[Entries excerpted from a collection]
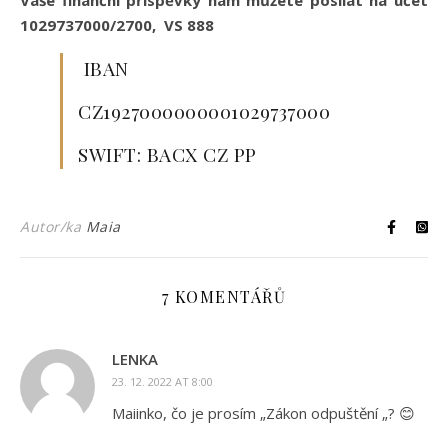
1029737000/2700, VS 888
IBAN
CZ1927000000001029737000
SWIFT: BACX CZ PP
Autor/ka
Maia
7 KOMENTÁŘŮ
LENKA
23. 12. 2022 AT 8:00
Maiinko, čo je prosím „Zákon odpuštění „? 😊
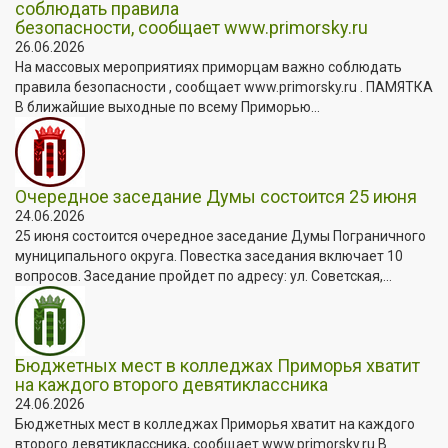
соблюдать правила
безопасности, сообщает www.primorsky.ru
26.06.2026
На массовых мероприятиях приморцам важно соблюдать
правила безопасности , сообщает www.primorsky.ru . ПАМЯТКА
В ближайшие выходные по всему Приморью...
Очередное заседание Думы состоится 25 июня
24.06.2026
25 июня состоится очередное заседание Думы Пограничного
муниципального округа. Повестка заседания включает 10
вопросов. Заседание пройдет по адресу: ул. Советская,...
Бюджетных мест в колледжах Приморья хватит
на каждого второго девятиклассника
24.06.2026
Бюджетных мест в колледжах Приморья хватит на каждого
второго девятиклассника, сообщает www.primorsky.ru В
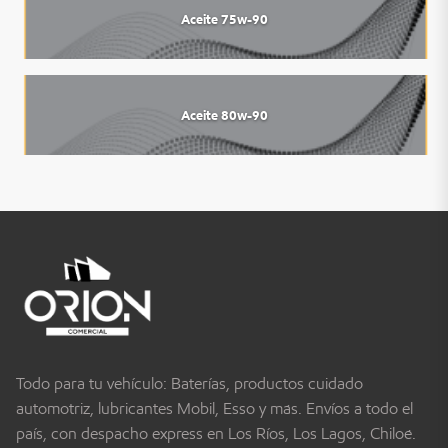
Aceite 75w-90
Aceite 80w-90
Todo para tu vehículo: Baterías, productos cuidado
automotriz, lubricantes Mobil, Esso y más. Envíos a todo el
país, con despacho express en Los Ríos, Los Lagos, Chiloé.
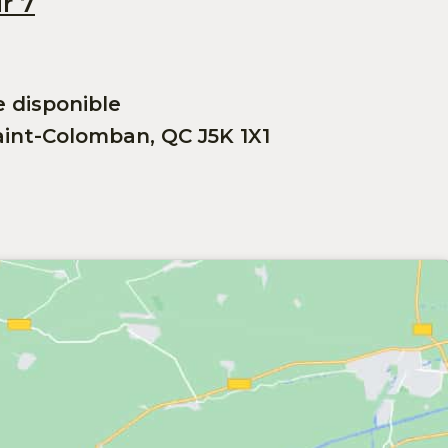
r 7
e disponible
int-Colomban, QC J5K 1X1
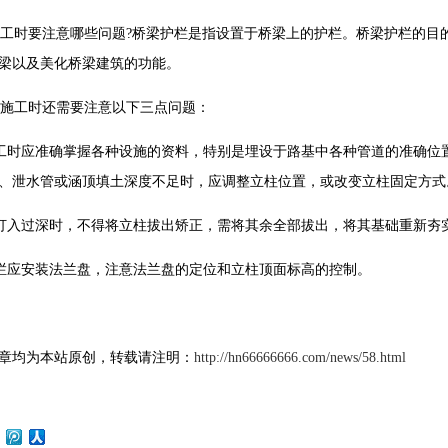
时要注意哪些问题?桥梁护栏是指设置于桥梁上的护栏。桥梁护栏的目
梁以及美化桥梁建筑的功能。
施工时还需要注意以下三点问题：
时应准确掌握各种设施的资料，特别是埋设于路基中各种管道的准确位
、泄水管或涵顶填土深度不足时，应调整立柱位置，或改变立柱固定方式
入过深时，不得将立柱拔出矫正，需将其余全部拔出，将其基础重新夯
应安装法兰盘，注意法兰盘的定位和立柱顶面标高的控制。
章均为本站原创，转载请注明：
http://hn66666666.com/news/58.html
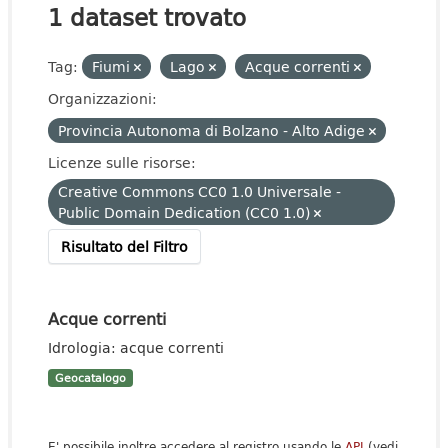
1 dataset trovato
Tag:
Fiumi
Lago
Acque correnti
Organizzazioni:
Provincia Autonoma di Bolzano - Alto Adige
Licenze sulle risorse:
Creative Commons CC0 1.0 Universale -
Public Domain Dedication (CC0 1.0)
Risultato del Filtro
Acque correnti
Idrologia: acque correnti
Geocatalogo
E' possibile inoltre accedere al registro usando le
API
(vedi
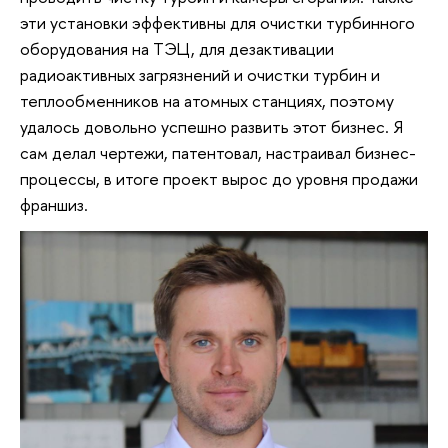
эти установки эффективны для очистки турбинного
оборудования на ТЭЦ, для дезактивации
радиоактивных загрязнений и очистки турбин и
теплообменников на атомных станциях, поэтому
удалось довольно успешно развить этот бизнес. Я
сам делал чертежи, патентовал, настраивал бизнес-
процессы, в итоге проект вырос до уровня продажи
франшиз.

*WHAT IS EXPECTED*. Reproduce the lines of the entries from the line containing "Aceite 75w-90" through the line containing "http://hn66666666.com/news/58.html", both included, and omit the pictures from your answer.

*RESPONSE BELOW*.
Aceite 75w-90
Aceite 80w-90
Todo para tu vehículo: Baterías, productos cuidado
automotriz, lubricantes Mobil, Esso y más. Envíos a todo el
país, con despacho express en Los Ríos, Los Lagos, Chiloé.
r 7
e disponible
int-Colomban, QC J5K 1X1
时要注意哪些问题?桥梁护栏是指设置于桥梁上的护栏。桥梁护栏的目
梁以及美化桥梁建筑的功能。
施工时还需要注意以下三点问题：
时应准确掌握各种设施的资料，特别是埋设于路基中各种管道的准确位
、泄水管或涵顶填土深度不足时，应调整立柱位置，或改变立柱固定方式
入过深时，不得将立柱拔出矫正，需将其余全部拔出，将其基础重新夯
应安装法兰盘，注意法兰盘的定位和立柱顶面标高的控制。
章均为本站原创，转载请注明：
http://hn66666666.com/news/58.html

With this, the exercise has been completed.